_Extrait cité:_
::::::::

Le leadership ou l'art d'être un bon patron

album photo

Pour Nicolas Picotte, le succès de son entreprise repose sur ses employés. Les patrons doivent donc agir comme un coach au hockey et offrir à leurs troupes tout ce qu’il faut pour performer, estime le président de Structure G.S.R. 85. « Je fais de la sous-traitance. Ça me prend donc la meilleure équipe pour gagner la coupe Stanley. »

Quand les travailleurs de Structure G.S.R. 85 arrivent sur le chantier, ils portent fièrement un chandail jaune fluo. Sur leurs t-shirts, on voit non seulement le logo de la compagnie, mais aussi la mention « Attache-toi ». Un rappel quant à la sécurité pour ces ouvriers qui travaillent toujours en hauteur, mais également une façon de montrer l’importance de l’équipe, estime Nicolas Picotte.

Et, pour le président de l’entreprise, soutenir ses employés est essentiel quand on est un patron. « Je suis sur les chantiers tous les jours. Et si je me trouve au bureau et qu’on a besoin de moi, j’embarque dans mon camion et j’arrive, explique le monteur-assembleur. Bref, je ne laisse pas tomber mes équipes et l’inverse est aussi vrai. Je pense que c’est ça, être un leader. » Un point de vue partagé par Hélène Douville, présidente fondatrice de Groupe conseil DCA. « Un bon leader, c’est quelqu’un qui sait s’entourer et faire briller le talent des gens autour de lui. »

::::::::

_Données fournies:_
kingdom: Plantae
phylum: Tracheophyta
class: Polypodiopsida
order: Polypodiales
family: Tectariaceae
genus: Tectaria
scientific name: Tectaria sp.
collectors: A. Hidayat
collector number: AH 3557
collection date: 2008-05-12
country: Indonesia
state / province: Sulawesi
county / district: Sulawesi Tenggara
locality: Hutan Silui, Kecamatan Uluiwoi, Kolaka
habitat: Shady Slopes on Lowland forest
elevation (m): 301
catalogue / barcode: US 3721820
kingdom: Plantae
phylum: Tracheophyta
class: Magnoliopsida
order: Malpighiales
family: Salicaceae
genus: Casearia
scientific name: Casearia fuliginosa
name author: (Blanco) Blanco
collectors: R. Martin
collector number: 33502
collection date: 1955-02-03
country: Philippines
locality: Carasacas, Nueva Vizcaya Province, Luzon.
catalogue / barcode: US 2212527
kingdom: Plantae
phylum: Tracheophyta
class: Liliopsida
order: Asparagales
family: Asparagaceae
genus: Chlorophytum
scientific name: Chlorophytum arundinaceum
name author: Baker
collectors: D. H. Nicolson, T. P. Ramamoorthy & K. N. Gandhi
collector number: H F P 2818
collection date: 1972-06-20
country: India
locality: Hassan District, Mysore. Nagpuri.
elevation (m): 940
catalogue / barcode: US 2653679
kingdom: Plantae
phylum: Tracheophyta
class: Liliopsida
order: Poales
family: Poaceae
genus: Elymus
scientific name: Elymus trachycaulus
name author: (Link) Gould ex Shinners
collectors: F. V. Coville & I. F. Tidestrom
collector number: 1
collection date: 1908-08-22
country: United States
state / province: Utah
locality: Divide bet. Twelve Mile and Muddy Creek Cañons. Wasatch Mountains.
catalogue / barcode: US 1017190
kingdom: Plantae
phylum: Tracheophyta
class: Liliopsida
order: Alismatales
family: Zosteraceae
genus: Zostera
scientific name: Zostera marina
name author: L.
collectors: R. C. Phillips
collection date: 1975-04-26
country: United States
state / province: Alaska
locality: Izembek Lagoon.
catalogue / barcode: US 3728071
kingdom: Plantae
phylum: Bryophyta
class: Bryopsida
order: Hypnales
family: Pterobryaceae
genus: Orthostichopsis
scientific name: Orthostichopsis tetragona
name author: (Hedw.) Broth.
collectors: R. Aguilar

::::::::

_À faire:_
A: Recopiez l'extrait sur le leadership en partant des mots « Quand les travailleurs » et en vous arrêtant après « estime Nicolas Picotte. ».
B: Dites si chaque énoncé ci-dessous correspond à l'extrait sur le leadership, par oui ou par non, en citant mot pour mot le passage qui le montre. (i) Nicolas Picotte compare le rôle du patron à celui d'un coach au hockey. (ii) Sur les t-shirts des travailleurs, on voit seulement le logo de la compagnie. (iii) Nicolas Picotte passe ses journées au bureau plutôt que sur les chantiers.

_Réponses par tâche:_
A:
Quand les travailleurs de Structure G.S.R. 85 arrivent sur le chantier, ils portent fièrement un chandail jaune fluo. Sur leurs t-shirts, on voit non seulement le logo de la compagnie, mais aussi la mention « Attache-toi ». Un rappel quant à la sécurité pour ces ouvriers qui travaillent toujours en hauteur, mais également une façon de montrer l’importance de l’équipe, estime Nicolas Picotte.

B:
(i) Oui : « Les patrons doivent donc agir comme un coach au hockey »
(ii) Non : « on voit non seulement le logo de la compagnie, mais aussi la mention « Attache-toi » »
(iii) Non : « Je suis sur les chantiers tous les jours. »